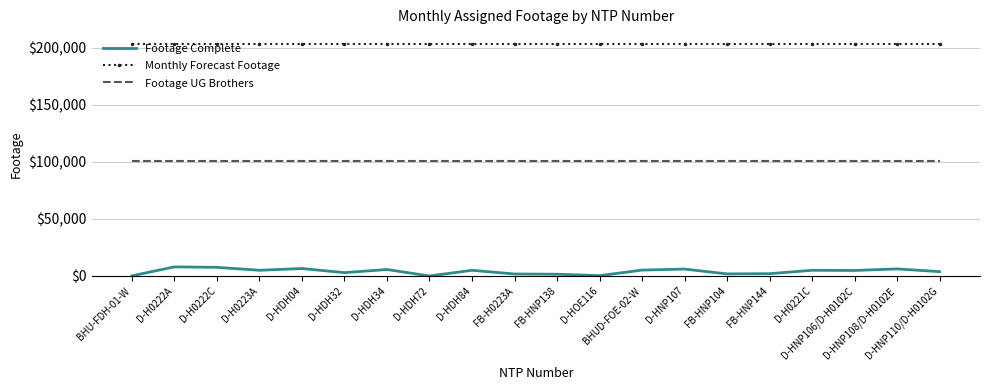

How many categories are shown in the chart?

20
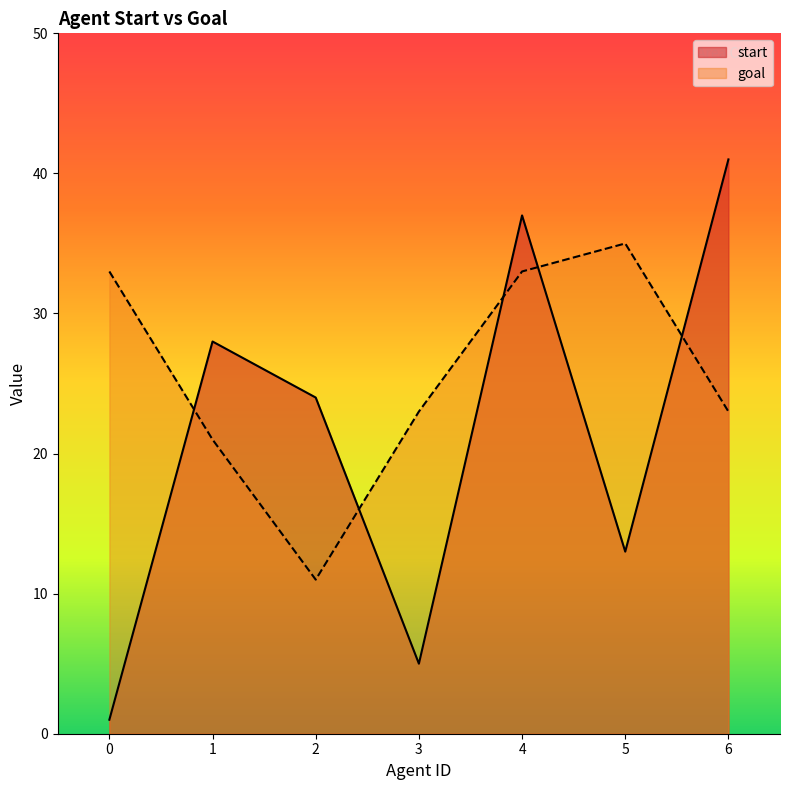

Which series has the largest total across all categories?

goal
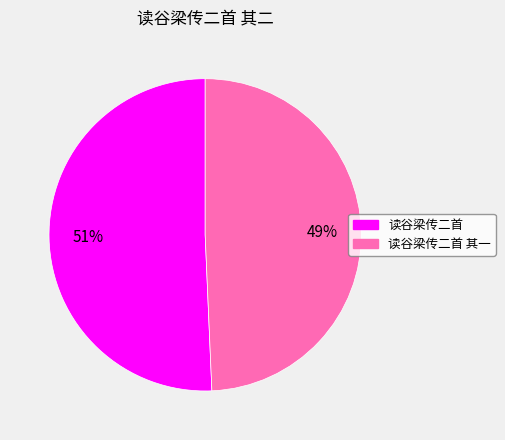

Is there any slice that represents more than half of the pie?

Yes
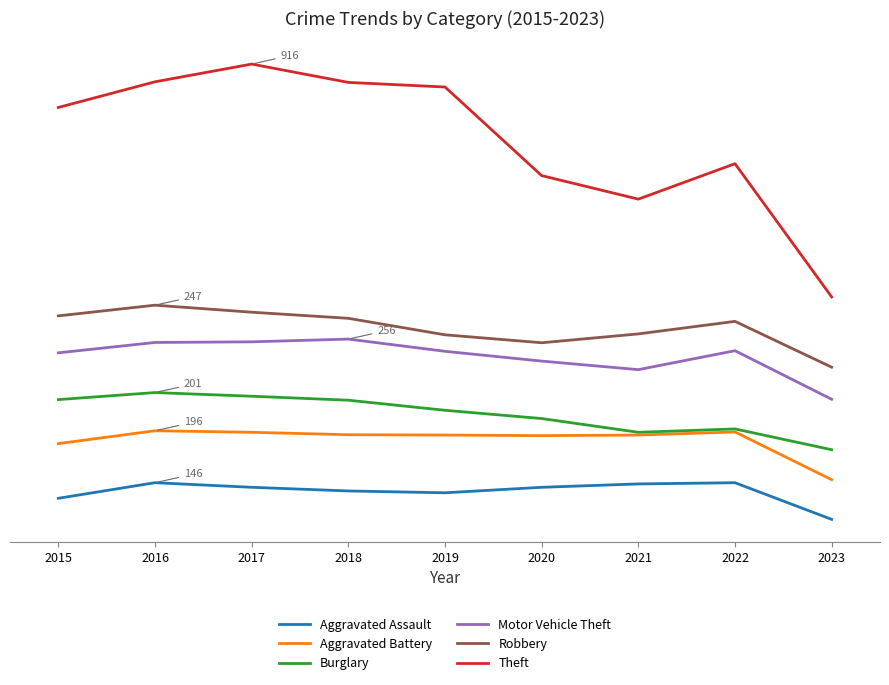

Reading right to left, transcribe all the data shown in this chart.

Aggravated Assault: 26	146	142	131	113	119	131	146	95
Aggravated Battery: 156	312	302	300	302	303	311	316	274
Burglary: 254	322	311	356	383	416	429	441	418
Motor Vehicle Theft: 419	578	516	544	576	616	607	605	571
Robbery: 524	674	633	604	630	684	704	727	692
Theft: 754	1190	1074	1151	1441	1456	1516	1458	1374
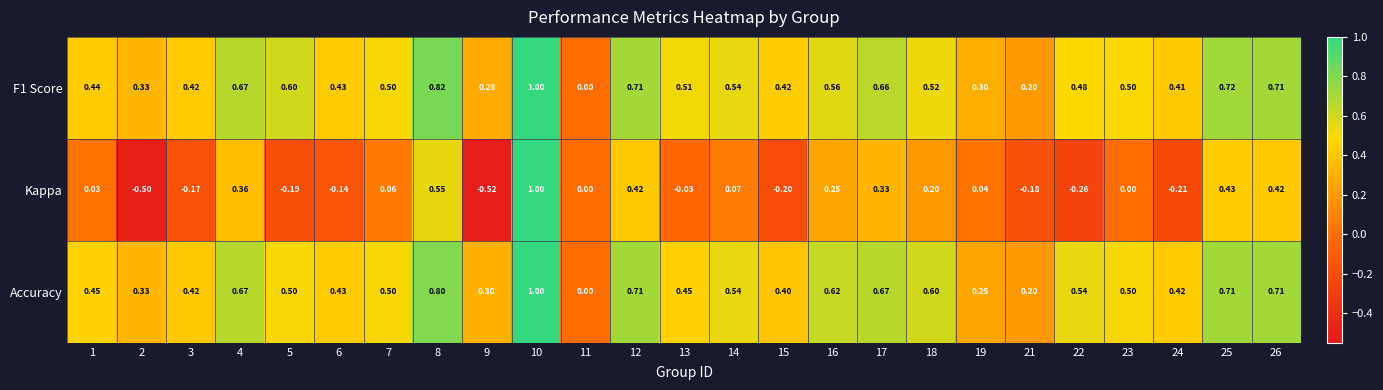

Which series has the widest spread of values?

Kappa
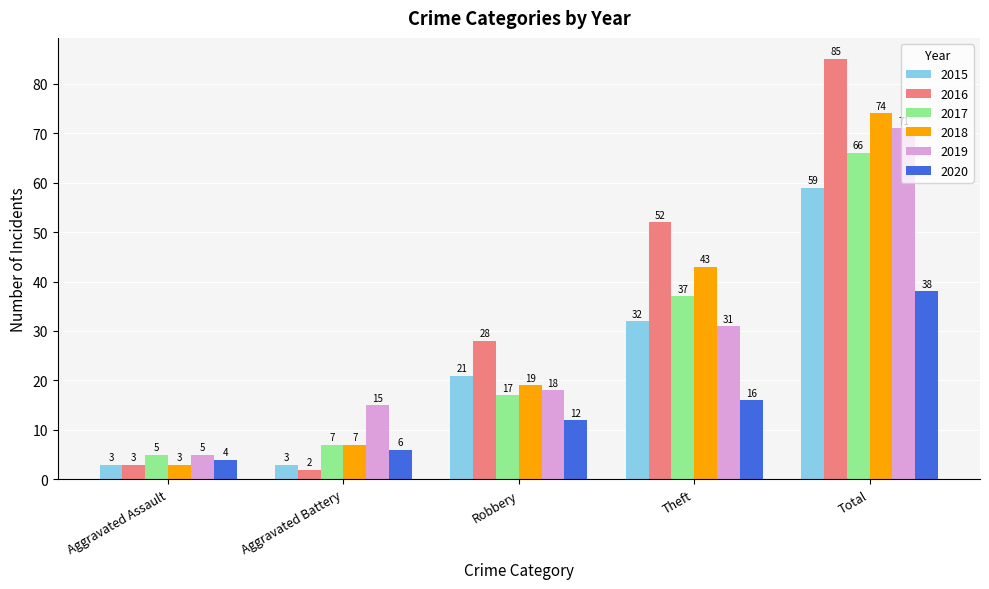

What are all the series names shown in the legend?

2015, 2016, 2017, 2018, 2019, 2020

-------

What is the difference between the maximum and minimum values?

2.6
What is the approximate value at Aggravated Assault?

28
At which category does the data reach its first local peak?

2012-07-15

-------

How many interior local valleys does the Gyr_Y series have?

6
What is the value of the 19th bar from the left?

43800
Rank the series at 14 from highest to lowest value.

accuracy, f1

-------

-- WHAT TO WORK ON --
Copy out the lines from the one containing "Reading right to" through the one containing "2015, 2016, 2017, 2018, 2019, 2020", inclusive, leaving out the pictures.

-- WRITTEN ANSWER --
Reading right to left, transcribe all the data shown in this chart.

Aggravated Assault: 26	146	142	131	113	119	131	146	95
Aggravated Battery: 156	312	302	300	302	303	311	316	274
Burglary: 254	322	311	356	383	416	429	441	418
Motor Vehicle Theft: 419	578	516	544	576	616	607	605	571
Robbery: 524	674	633	604	630	684	704	727	692
Theft: 754	1190	1074	1151	1441	1456	1516	1458	1374

Which series has the widest spread of values?

Kappa

What are all the series names shown in the legend?

2015, 2016, 2017, 2018, 2019, 2020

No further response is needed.